* _EXERCISE_
Your answer should be a single number: how many lines in the data below hold the string "feTurbulence".

[[ SUPPLIED RECORDS, beginning ]]

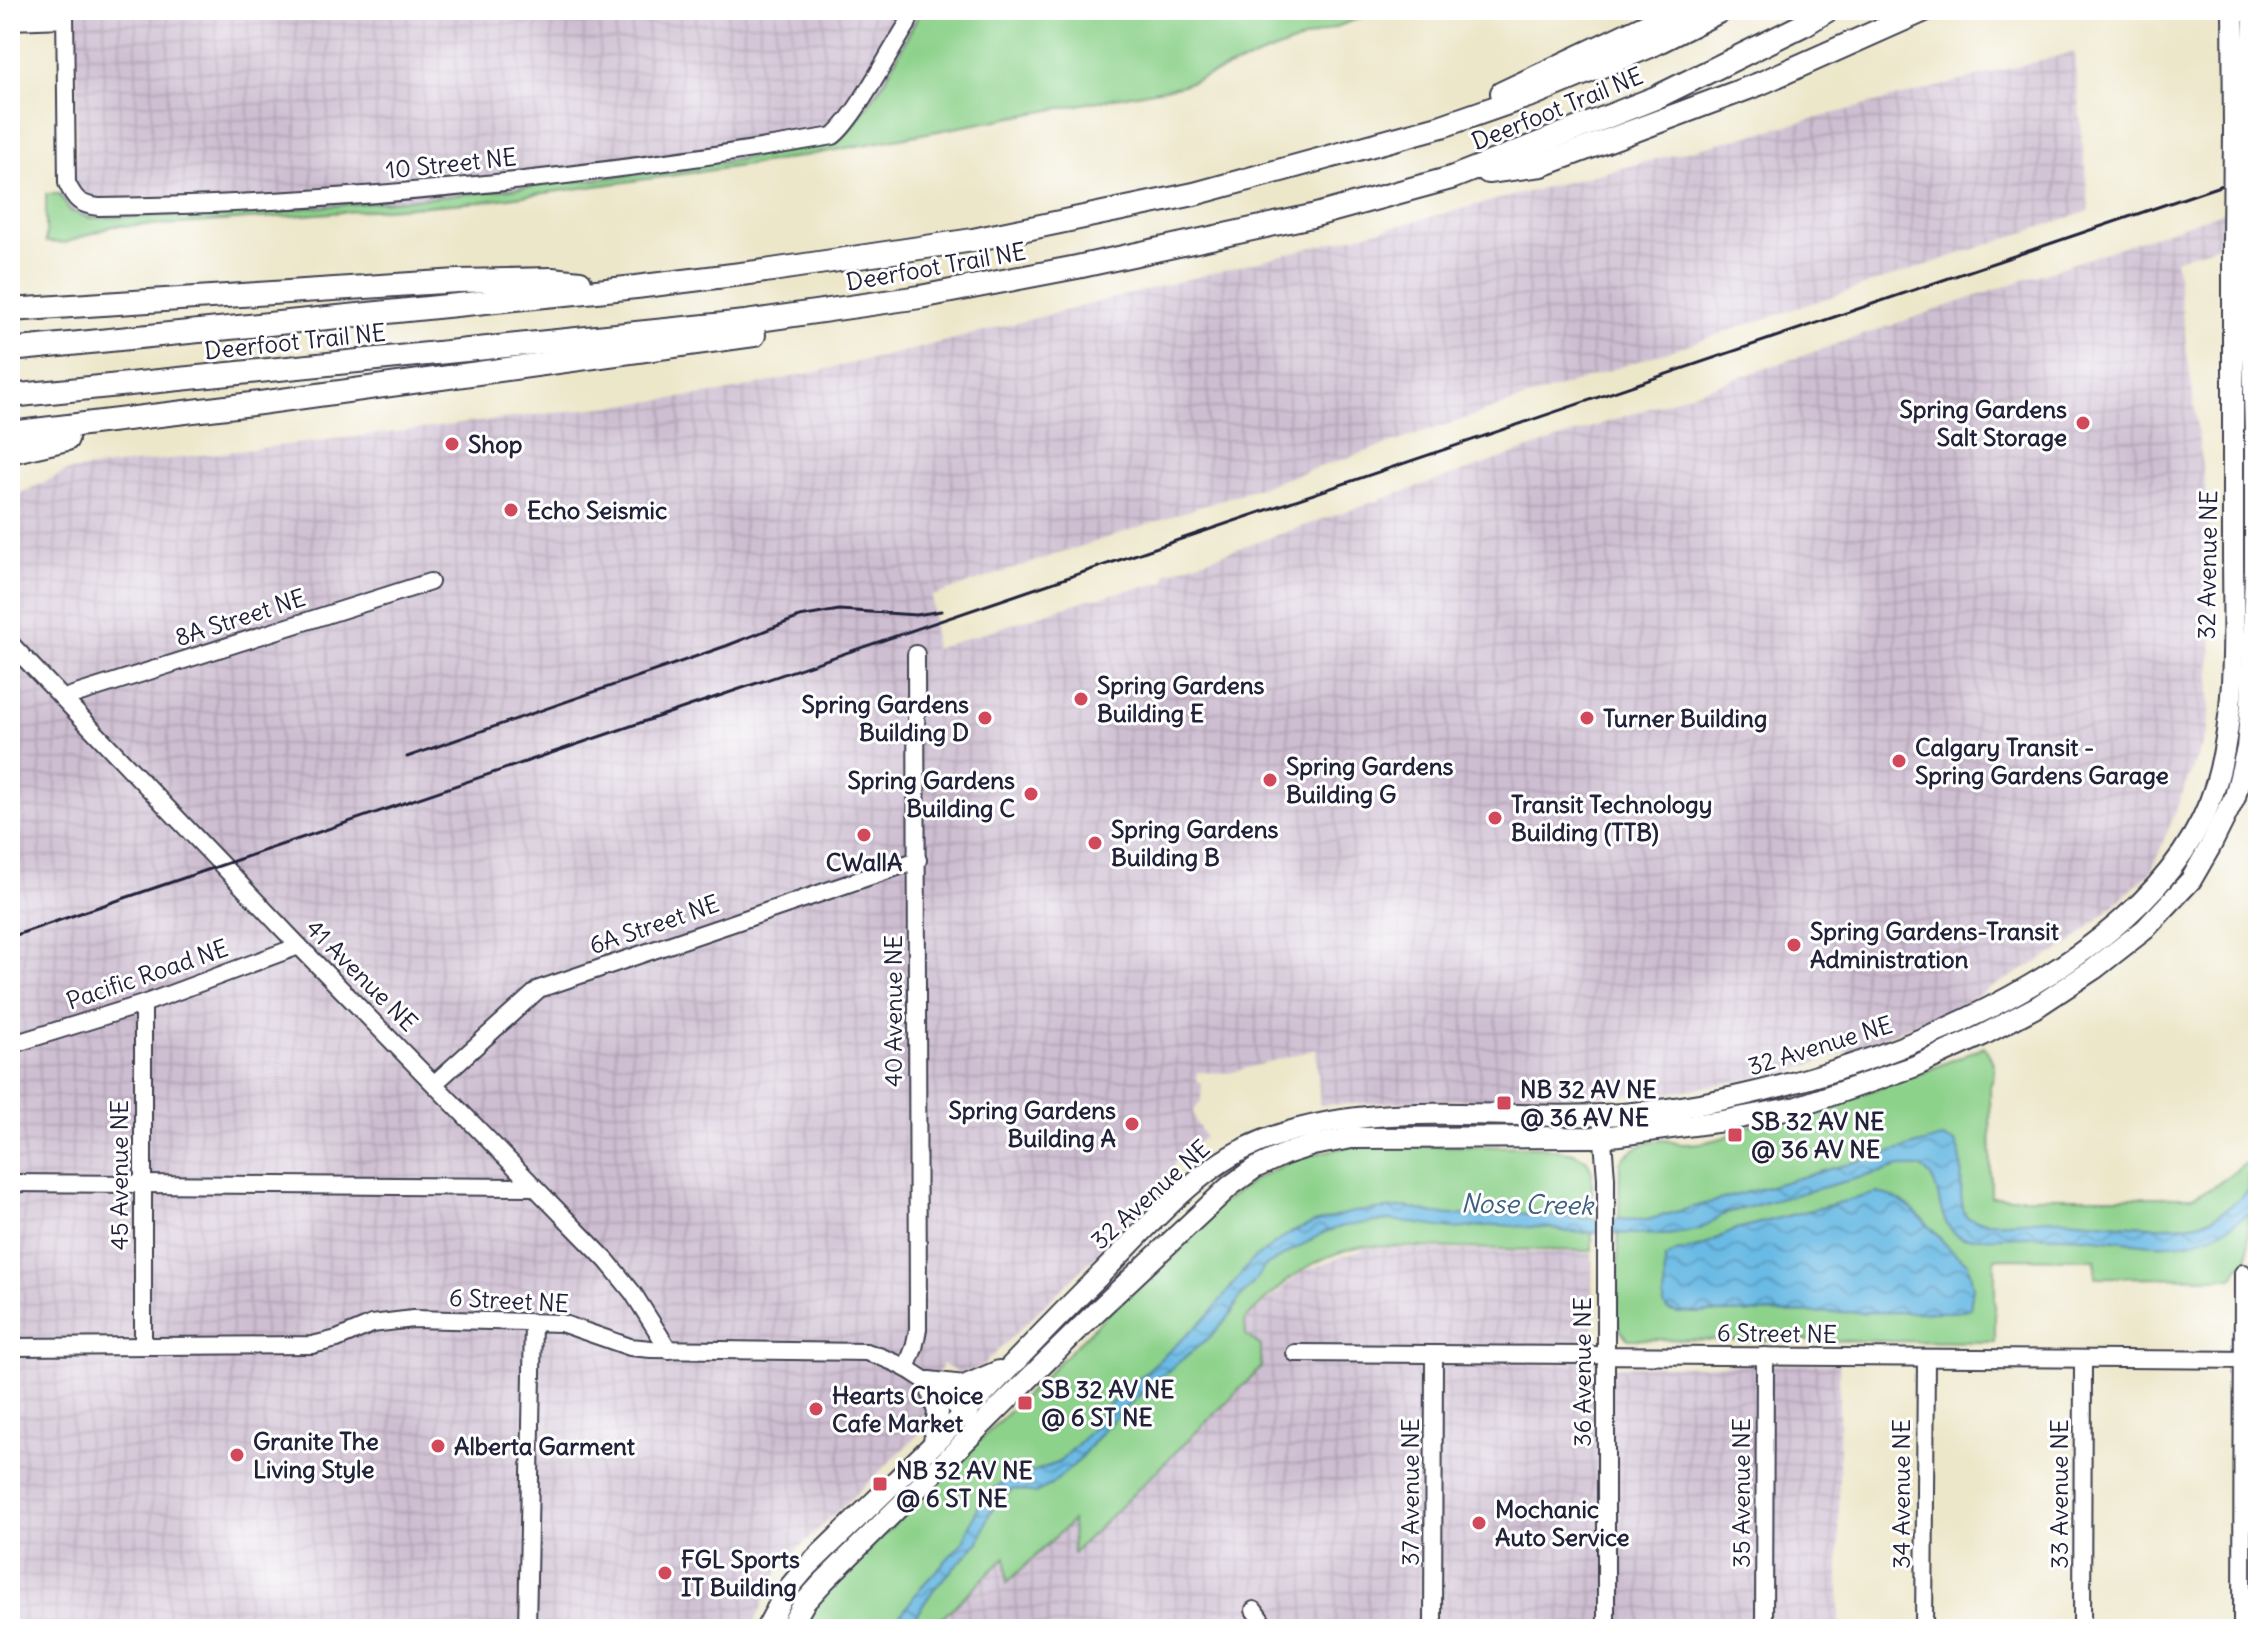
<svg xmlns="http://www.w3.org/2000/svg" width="2268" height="1639" viewBox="0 0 2268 1639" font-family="Delius,sans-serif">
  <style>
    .industrial { fill: url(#industrial-grid) }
    .green { fill: #8dd28b; stroke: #587a63; stroke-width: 2 }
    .water { fill: url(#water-waves); stroke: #466e90; stroke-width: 2 }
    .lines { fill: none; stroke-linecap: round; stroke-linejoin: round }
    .minor-casing { stroke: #404050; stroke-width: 20 }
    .major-casing { stroke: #404050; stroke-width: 24 }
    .highway-casing { stroke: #404050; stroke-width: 26 }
    .minor { stroke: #fff; stroke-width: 16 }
    .major { stroke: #fff; stroke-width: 20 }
    .highway { stroke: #fff; stroke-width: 22 }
    .rail { stroke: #22223b; stroke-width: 3 }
    .major-bridge-casing { stroke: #404050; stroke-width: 24; stroke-linecap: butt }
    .major-bridge { stroke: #fff; stroke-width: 20 }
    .poi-dot { fill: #d1495b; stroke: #fff; stroke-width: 3 }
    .labels { text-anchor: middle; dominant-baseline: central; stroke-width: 6; stroke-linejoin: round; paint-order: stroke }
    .street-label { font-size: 24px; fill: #22223b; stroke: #fff }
    .poi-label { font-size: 24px; font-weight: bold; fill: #22223b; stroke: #fff; text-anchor: start }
    .water-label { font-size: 26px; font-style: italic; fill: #3e5f7f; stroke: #fff }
  </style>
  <defs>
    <pattern id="industrial-grid" width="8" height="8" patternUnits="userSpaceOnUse" patternTransform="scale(2)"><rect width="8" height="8" fill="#cebed1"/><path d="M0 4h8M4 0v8" fill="none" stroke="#b1a3b4"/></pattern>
    <pattern id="water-waves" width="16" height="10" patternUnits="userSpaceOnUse" patternTransform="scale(2)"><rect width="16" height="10" fill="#69bae4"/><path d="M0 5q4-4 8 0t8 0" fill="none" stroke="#5697ba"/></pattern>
  </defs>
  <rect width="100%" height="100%" fill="#fff"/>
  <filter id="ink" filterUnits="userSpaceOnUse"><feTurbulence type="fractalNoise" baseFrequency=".0125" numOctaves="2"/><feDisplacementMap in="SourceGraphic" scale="16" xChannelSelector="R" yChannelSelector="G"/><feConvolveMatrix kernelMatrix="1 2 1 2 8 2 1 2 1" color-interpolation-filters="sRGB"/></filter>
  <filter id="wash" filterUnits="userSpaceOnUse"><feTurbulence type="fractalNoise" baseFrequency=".006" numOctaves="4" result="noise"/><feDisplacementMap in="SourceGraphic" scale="32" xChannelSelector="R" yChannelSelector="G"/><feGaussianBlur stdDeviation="1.8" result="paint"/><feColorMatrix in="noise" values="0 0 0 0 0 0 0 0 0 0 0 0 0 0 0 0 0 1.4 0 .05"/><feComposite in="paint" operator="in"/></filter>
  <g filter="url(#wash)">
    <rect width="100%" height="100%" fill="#ede7ca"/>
    <g class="industrial">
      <polygon points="77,10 921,10 886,79 860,117 840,141 828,144 677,170 564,184 335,206 140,219 79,216 70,211 59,194 76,171"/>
      <polygon points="2074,52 2089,211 932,596 934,649 1086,600 1165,582 1166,573 2258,200 2258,231 2175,260 2207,502 2213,608 2208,730 2151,872 2070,944 1951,1010 1795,1071 1670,1093 1320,1105 1316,1049 1229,1073 1197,1072 1196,1079 1202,1084 1201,1102 1193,1111 1196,1123 1205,1137 1175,1160 1171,1177 1159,1194 981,1367 960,1374 942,1364 918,1435 780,1566 752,1629 10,1629 10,498 68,471 721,393 915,349"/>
      <polygon points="1365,1248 1592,1253 1592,1367 1839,1363 1839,1629 930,1629 1006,1557 1012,1580 1073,1520 1073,1552 1245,1335 1245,1320 1302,1272"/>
    </g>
    <g class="green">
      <polygon points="921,10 1381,10 1180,86 771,162 479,202 181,224 113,226 65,243 46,242 46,194 59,194 70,211 89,218 236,214 440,197 677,170 828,144 840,141 860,117 886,79"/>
      <path d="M1984,1046C1993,1060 1998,1069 1990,1086L1991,1197H2191L2212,1188L2249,1161L2248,1261L2238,1267L2233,1278L2095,1277V1259L1995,1258V1342L1628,1339L1620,1330L1617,1315L1620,1162C1631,1148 1646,1141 1664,1140C1670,1140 1675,1144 1682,1144C1703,1145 1731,1137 1748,1126C1830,1105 1908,1082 1984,1046Z"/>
      <path d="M1357,1145L1540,1147L1574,1153L1587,1160L1592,1171V1251L1363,1246C1310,1257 1282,1283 1245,1320L1246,1335L1261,1346V1368L1073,1553L1072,1521L1007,1583L1006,1557L930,1629H800L823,1595L1212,1211L1255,1179L1302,1156Z"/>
      <polygon points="2258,1367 2258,1541 2253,1544 2253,1374"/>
    </g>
    <g class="water">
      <path d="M1942,1138L1955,1142C1969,1168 1954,1194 1967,1218C1999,1228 2033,1217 2066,1219C2105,1221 2179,1235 2214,1217C2230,1209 2244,1193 2258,1182V1206C2186,1267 2142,1237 2061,1236C2028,1235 1995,1238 1963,1238C1939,1228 1942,1202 1934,1182C1932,1176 1926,1172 1921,1167H1900L1727,1213L1698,1230L1667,1235L1567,1232L1550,1228L1498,1225L1453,1229L1391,1220L1344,1226L1325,1232L1264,1267L1257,1279L1239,1299L1231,1314L1211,1336L1148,1387L1104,1429L1076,1463L1051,1485L1035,1493L1014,1489L1000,1498L989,1515L979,1542L934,1589L907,1629H885L902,1613L921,1587L963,1542L980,1502L990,1491L1005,1481L1058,1463L1082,1440L1099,1420L1101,1412L1208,1316L1253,1259L1290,1233L1314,1223L1353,1212L1407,1207L1435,1214L1474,1216L1518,1213L1577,1218L1647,1220Z"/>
      <path d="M1877,1193C1918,1198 1934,1242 1968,1263L1973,1287L1970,1308L1956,1312L1678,1313L1667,1310L1664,1305L1665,1259L1676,1252L1702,1246L1736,1229Z"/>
    </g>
  </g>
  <g filter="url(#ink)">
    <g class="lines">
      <g class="minor-casing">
        <g id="minor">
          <path d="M65,10L67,183C75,200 80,205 99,207C346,204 589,178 833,136C855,119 890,51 907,25L912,10"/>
          <polyline points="10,21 65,19"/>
          <polyline points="10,643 299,946 607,1261 633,1293 669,1350"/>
          <polyline points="64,698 430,582"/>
          <polyline points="10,1045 143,1004 299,946"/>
          <polyline points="435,1083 539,989 918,860"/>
          <polyline points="1601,1115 1606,1178 1606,1629"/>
          <polyline points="10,1183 533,1187"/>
          <polyline points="143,1346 143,1004"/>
          <path d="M10,1347L312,1345L337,1339L372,1324L413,1319L561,1323L630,1347L651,1349L866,1352C910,1364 941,1390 972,1423"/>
          <polyline points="1295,1353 2258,1360"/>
          <polyline points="907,1366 914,1348 918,1329 916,654"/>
          <polyline points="1254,1610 1261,1620 1261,1629"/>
          <polyline points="527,1629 533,1323"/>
          <polyline points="1433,1629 1434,1354"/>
          <polyline points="1764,1629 1765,1356"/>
          <polyline points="1924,1629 1926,1358"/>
          <polyline points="2082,1629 2083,1359"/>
          <polyline points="2242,1629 2243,1273"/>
        </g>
      </g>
      <g class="major-casing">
        <g id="major">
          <polyline points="2233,10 2234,130"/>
          <polyline points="2250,124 2254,10"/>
          <polyline points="934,1442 938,1412 929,1382 964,1386 999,1371"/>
          <path d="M766,1629L787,1590L804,1570C858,1517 913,1465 966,1412C1011,1367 1054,1320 1100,1275C1141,1234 1192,1174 1244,1149C1360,1093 1498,1123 1622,1114C1810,1100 2156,984 2216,784C2238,708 2233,626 2233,548C2233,446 2233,345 2233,243"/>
          <polyline points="789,1629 805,1602 824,1581 1098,1310 1230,1186 1255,1168 1285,1154 1313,1145 1352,1138 1604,1137 1723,1121 1797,1107 1913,1067 1983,1035 2038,1006 2094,969 2144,930 2191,880 2210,847 2235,797 2247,748 2251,703 2255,570 2255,433 2250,238"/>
        </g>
      </g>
      <g class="highway-casing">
        <g id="highway">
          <polyline points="1502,93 1678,10"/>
          <polyline points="1488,172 1542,165 1759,84 1925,10"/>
          <polyline points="10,310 458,281 552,279 580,282"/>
          <polyline points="10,350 636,287 765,271 973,240 1194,194 1442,126 1534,94 1648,47 1722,10"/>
          <polyline points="10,396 745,322 920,297 1077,267 1312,216 1451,178 1655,98 1805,24 1828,10"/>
          <polyline points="10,433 260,403 754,335"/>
          <polyline points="10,452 67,439"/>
        </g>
      </g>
      <use href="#minor" class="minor"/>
      <use href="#major" class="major"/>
      <use href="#highway" class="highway"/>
      <g class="rail">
        <polyline points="407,757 726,646 800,617 839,610 916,615 941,611"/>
        <polyline points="10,937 2258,173"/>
      </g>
      <g class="major-bridge-casing">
        <g id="major-bridge">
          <polyline points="2250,238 2250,124"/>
          <polyline points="2233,243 2234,130"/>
        </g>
      </g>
      <use href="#major-bridge" class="major-bridge"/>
    </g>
  </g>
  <g class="poi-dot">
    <circle cx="2083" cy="423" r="8"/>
    <circle cx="452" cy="444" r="8"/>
    <circle cx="511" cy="510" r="8"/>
    <circle cx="1081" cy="699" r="8"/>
    <circle cx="985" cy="718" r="8"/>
    <circle cx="1587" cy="718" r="8"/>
    <circle cx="1899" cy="761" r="8"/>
    <circle cx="1270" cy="780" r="8"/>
    <circle cx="1031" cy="794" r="8"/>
    <circle cx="1495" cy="818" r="8"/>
    <circle cx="864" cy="835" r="8"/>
    <circle cx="1095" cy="843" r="8"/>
    <circle cx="1794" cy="945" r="8"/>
    <rect x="1496" y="1095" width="16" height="16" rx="4"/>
    <circle cx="1132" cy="1124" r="8"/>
    <rect x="1727" y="1127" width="16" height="16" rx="4"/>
    <rect x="1017" y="1395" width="16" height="16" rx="4"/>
    <circle cx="816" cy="1409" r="8"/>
    <circle cx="438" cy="1446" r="8"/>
    <circle cx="237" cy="1455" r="8"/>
    <rect x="872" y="1476" width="16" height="16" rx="4"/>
    <circle cx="1479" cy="1523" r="8"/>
    <circle cx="665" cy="1573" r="8"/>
  </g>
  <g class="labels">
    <g class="street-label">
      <text transform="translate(1557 108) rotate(-22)">Deerfoot Trail NE</text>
      <text transform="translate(451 163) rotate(-6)">10 Street NE</text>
      <text transform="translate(936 266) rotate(-10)">Deerfoot Trail NE</text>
      <text transform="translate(295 341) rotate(-6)">Deerfoot Trail NE</text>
      <text transform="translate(2207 565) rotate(-89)">32 Avenue NE</text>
      <text transform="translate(240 617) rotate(-18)">8A Street NE</text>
      <text transform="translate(654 924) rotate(-19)">6A Street NE</text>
      <text transform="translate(147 974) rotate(-19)">Pacific Road NE</text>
      <text transform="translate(362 975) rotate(45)">41 Avenue NE</text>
      <text transform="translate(893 1011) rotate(-90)">40 Avenue NE</text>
      <text transform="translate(1820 1045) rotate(-17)">32 Avenue NE</text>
      <text transform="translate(119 1175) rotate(-90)">45 Avenue NE</text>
      <text transform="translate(1150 1194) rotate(-42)">32 Avenue NE</text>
      <text transform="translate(509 1300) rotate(3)">6 Street NE</text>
      <text transform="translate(1777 1333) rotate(1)">6 Street NE</text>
      <text transform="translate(1582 1372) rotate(-90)">36 Avenue NE</text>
      <text transform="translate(1410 1492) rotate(-90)">37 Avenue NE</text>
      <text transform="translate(1741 1493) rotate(-90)">35 Avenue NE</text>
      <text transform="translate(1901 1494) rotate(-90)">34 Avenue NE</text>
      <text transform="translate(2059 1494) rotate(-90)">33 Avenue NE</text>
    </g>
    <g class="poi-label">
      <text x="2067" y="409" text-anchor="end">Spring Gardens<tspan x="2067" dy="28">Salt Storage</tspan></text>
      <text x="468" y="444">Shop</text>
      <text x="527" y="510">Echo Seismic</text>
      <text x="1097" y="685">Spring Gardens<tspan x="1097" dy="28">Building E</tspan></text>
      <text x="969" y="704" text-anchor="end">Spring Gardens<tspan x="969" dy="28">Building D</tspan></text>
      <text x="1603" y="718">Turner Building</text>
      <text x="1915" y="747">Calgary Transit -<tspan x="1915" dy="28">Spring Gardens Garage</tspan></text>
      <text x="1286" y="766">Spring Gardens<tspan x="1286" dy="28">Building G</tspan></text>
      <text x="1015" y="780" text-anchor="end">Spring Gardens<tspan x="1015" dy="28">Building C</tspan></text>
      <text x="1511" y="804">Transit Technology<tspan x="1511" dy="28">Building (TTB)</tspan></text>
      <text x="1111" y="829">Spring Gardens<tspan x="1111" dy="28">Building B</tspan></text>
      <text x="864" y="862" text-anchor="middle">CWallA</text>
      <text x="1810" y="931">Spring Gardens-Transit<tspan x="1810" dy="28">Administration</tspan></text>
      <text x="1520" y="1089">NB 32 AV NE<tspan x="1520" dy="28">@ 36 AV NE</tspan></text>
      <text x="1116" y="1110" text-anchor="end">Spring Gardens<tspan x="1116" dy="28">Building A</tspan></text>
      <text x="1751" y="1121">SB 32 AV NE<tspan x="1751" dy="28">@ 36 AV NE</tspan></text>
      <text x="1041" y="1389">SB 32 AV NE<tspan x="1041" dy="28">@ 6 ST NE</tspan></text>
      <text x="832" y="1395">Hearts Choice<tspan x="832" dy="28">Cafe Market</tspan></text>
      <text x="253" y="1441">Granite The<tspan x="253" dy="28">Living Style</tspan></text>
      <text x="454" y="1446">Alberta Garment</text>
      <text x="896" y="1470">NB 32 AV NE<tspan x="896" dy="28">@ 6 ST NE</tspan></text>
      <text x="1495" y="1509">Mochanic<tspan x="1495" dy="28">Auto Service</tspan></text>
      <text x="681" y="1559">FGL Sports<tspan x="681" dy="28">IT Building</tspan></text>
    </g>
    <g class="water-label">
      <text transform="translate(1527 1204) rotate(1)">Nose Creek</text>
    </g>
  </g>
  <rect width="2268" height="1639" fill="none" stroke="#fff" stroke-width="40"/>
</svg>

[[ SUPPLIED RECORDS, end ]]

* _ANSWER_
2